Kanonkop’s Paul Sauer — a Cabernet Sauvignon-dominated blend named after a legendary South African cabinet minister who was an early advocate of the Cape wine industry — is one of South Africa’s most celebrated wines, and rightly so. Made from old-vine Cabernet Sauvignon, Cabernet Franc, and Merlot, aged in small French oak, it combines blackcurrant and cedarwood complexity with a firm, fine-grained tannic structure that enables extended ageing. Bottles from the 2000s are extraordinary now. Meerlust Rubicon, from one of the Cape’s oldest continuously-farmed estates, is similarly structured, its Bordeaux-blend character more explicitly French in its restraint and mineral precision.
Pinotage — A Proudly South African Grape
Pinotage is South Africa’s own: a cross between Pinot Noir and Cinsaut (then known locally as Hermitage) created by Professor Abraham Perold at Stellenbosch University in 1925. For much of the twentieth century, its reputation was mixed — too often producing wines of harsh tannin, artificial flavour (the notorious acetone note), and a rustic character that was unforgivable by international standards. But the best modern Pinotage — and Kanonkop’s single-varietal bottling is the definitive example — is a revelation: dark-fruited, complex, spiced, and serious.
The turnaround in Pinotage’s fortunes tracks precisely with the quality revolution in South African wine more broadly. Better site selection, lower yields, careful oak management, and a generation of winemakers who have travelled and trained internationally have transformed Pinotage from an embarrassment into an ambassador. It may never challenge Cabernet for global prestige, but it occupies a unique and valuable position as a wine that exists nowhere else on earth.

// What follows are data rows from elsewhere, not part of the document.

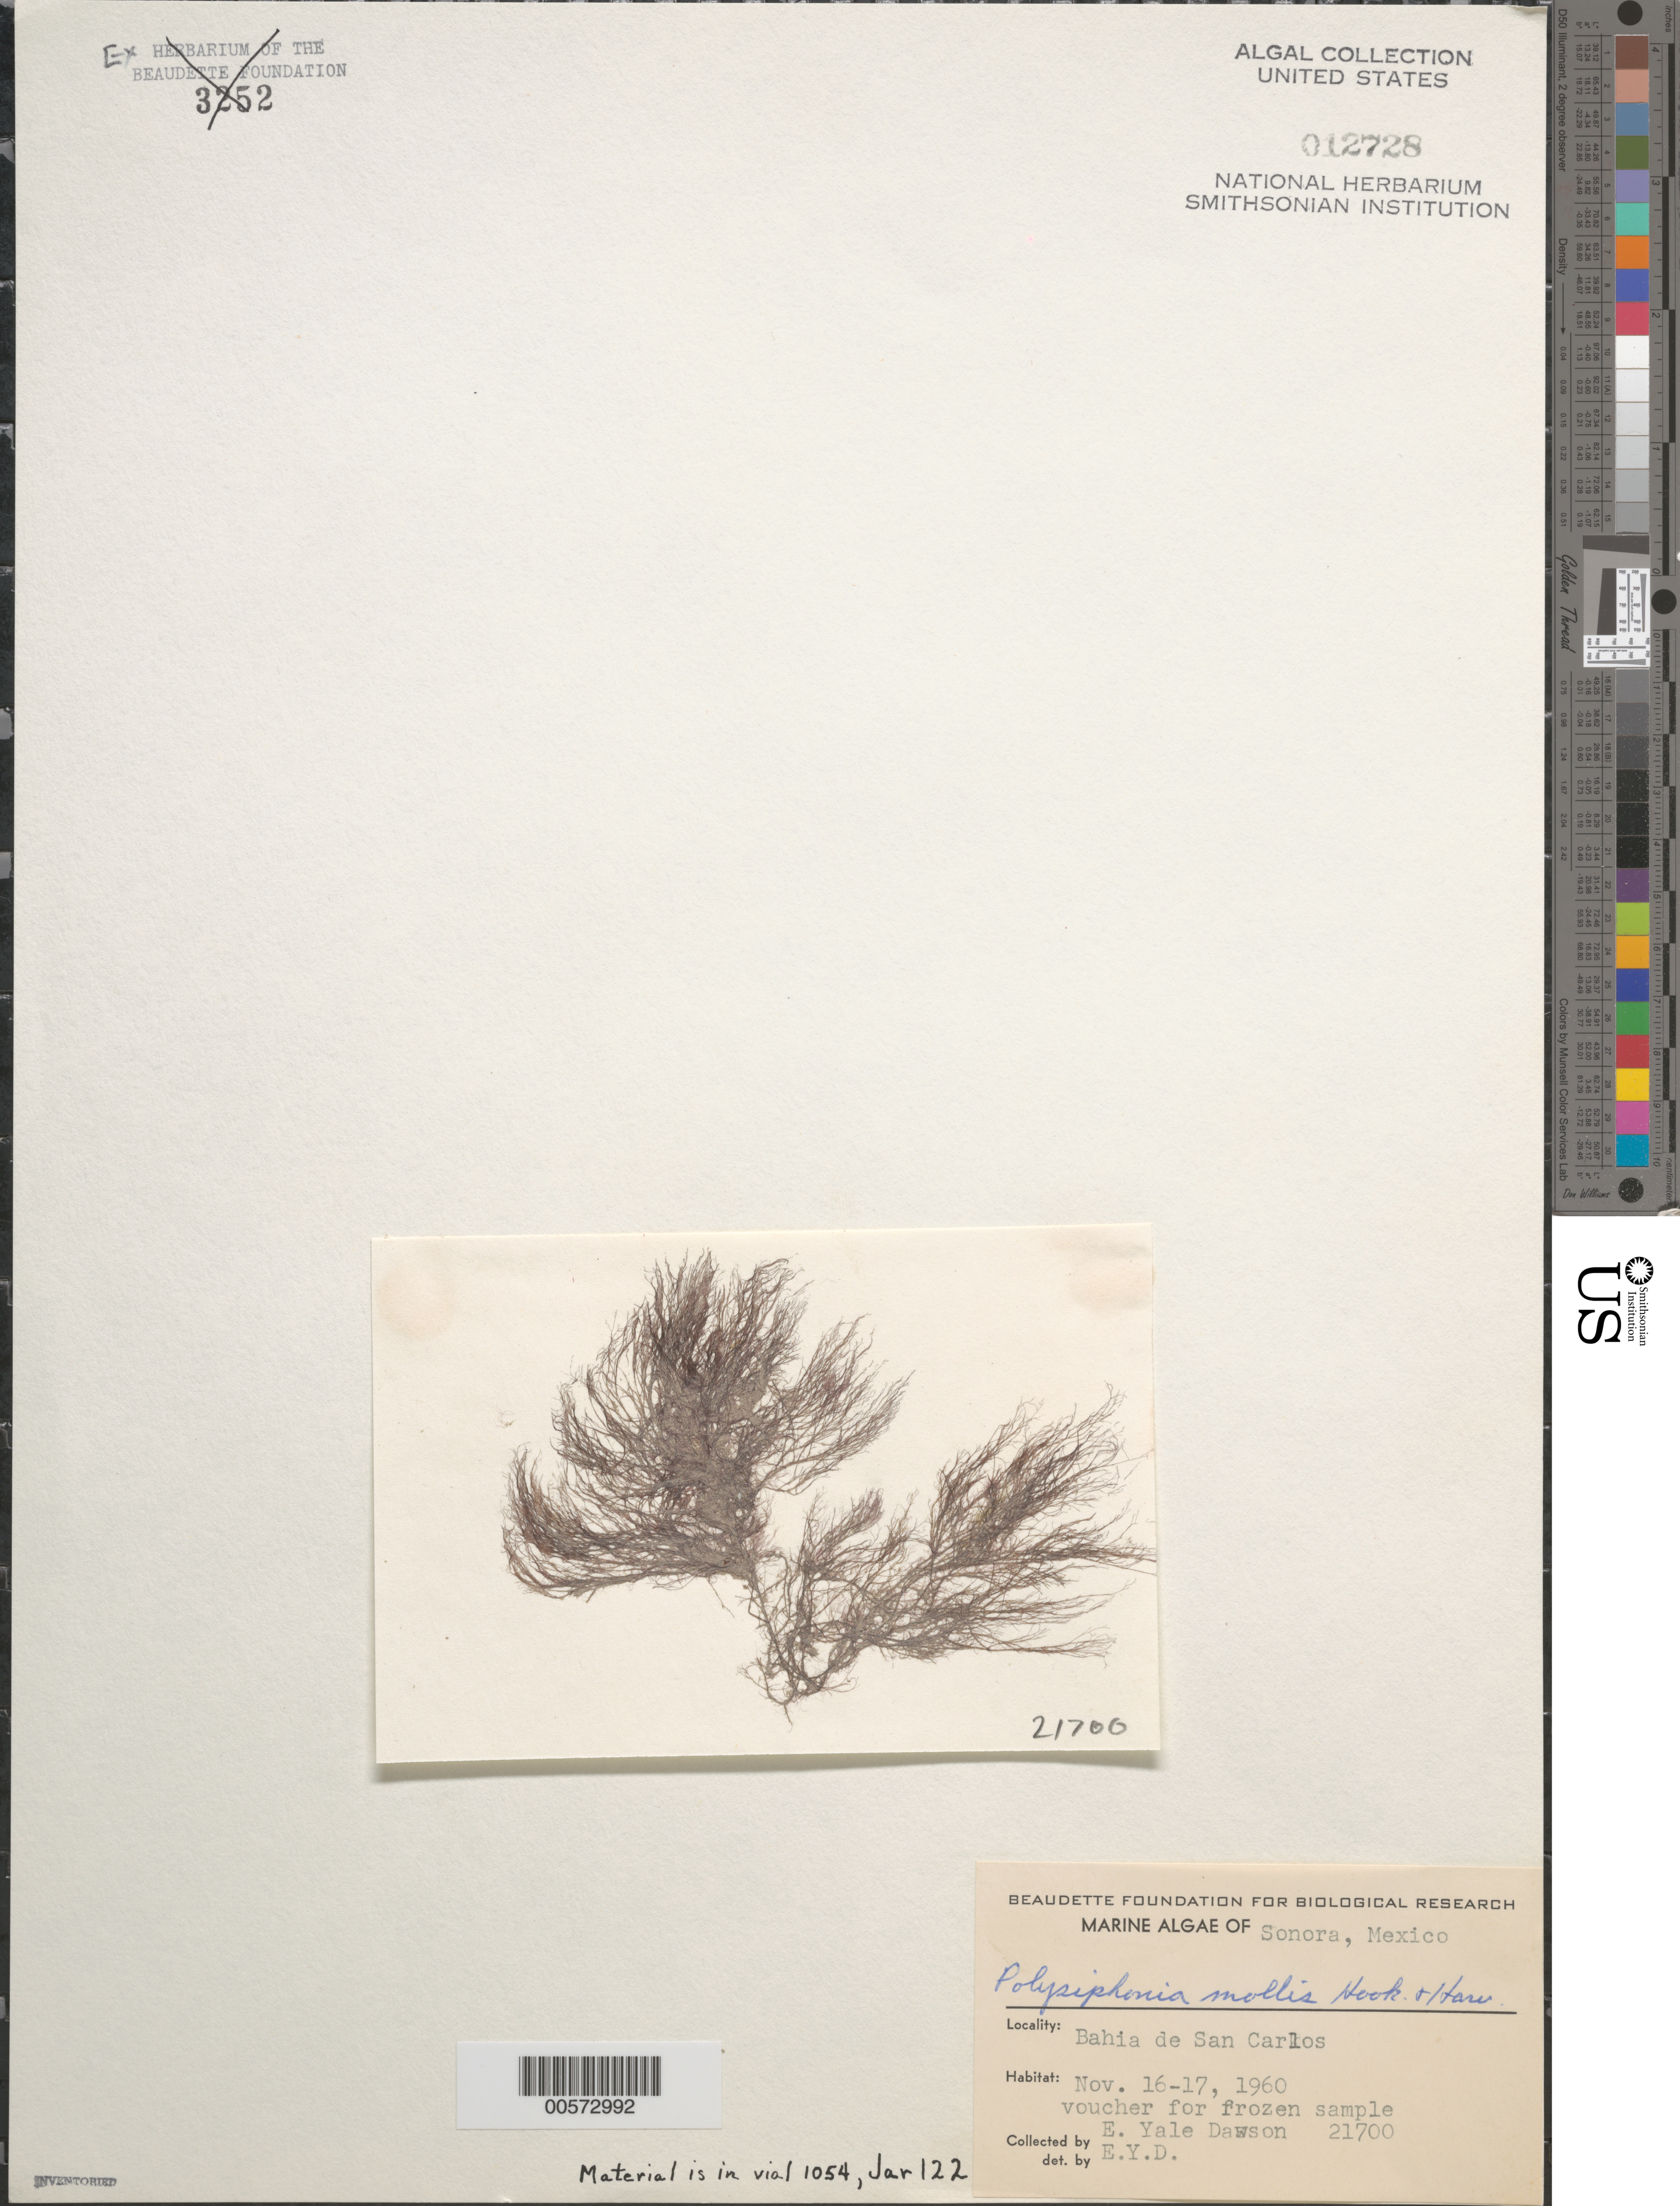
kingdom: Plantae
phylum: Rhodophyta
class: Florideophyceae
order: Ceramiales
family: Rhodomelaceae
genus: Polysiphonia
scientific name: Polysiphonia mollis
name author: Hook. f. & Harv.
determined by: Dawson, E. Y.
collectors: E. Y. Dawson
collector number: EYD 21700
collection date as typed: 16 Nov 1960 TO 17 Nov 1960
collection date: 1960-11-16/1960-11-17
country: Mexico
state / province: Sonora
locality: Bahia de San Carlos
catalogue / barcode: US 12728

The Chenin Blanc Revolution
South Africa harbours a secret that the wine world is only slowly discovering: it has more old-vine Chenin Blanc than any other country on earth, including France, where the grape originates. These vines — planted in the 1960s and 1970s when Chenin Blanc (locally called Steen) was the workhorse white of the Cape’s bulk wine industry — have survived the industry’s transformation because no one found it economically worthwhile to uproot them. Now, producers like Ken Forrester, Raats Family Wines, and Beaumont are vinifying these ancient vines with the care and ambition they deserve, producing Chenin Blanc of staggering complexity: mineral, waxy, textured, with extraordinary acid freshness and the potential to age for decades. The finest examples — Ken Forrester FMC, Raats Original — rival the great Vouvrays and Savennières of the Loire Valley in everything but the label.
The Estates Worth Knowing and a New Generation
Groot Constantia, founded in 1685 on the slopes above the Cape of Good Hope, is not merely a wine estate but a monument to three centuries of South African history. Its Gouverneurs Reserve is a serious wine; its cellars are a living museum. Vergelegen, established by Cape Governor Willem Adriaan van der Stel in 1700, is one of the most beautiful wine estates in the world, its camphor trees planted three centuries ago shading lawns that visitors walk today while tasting wines of real ambition from winemaker André van Rensburg.
The new generation of Stellenbosch producers is as exciting as any in the world. Polkadraai Hills, Raats, and a handful of smaller estates are pushing the region’s boundaries with fresh eyes, lower intervention in the cellar, and a determination to express the specific character of each vineyard block rather than producing a homogeneous, marketable house style. These are the wines to seek for an indication of where Stellenbosch is heading — toward terroir-specificity, lower alcohol, and the kind of intellectual seriousness that only comes with confidence.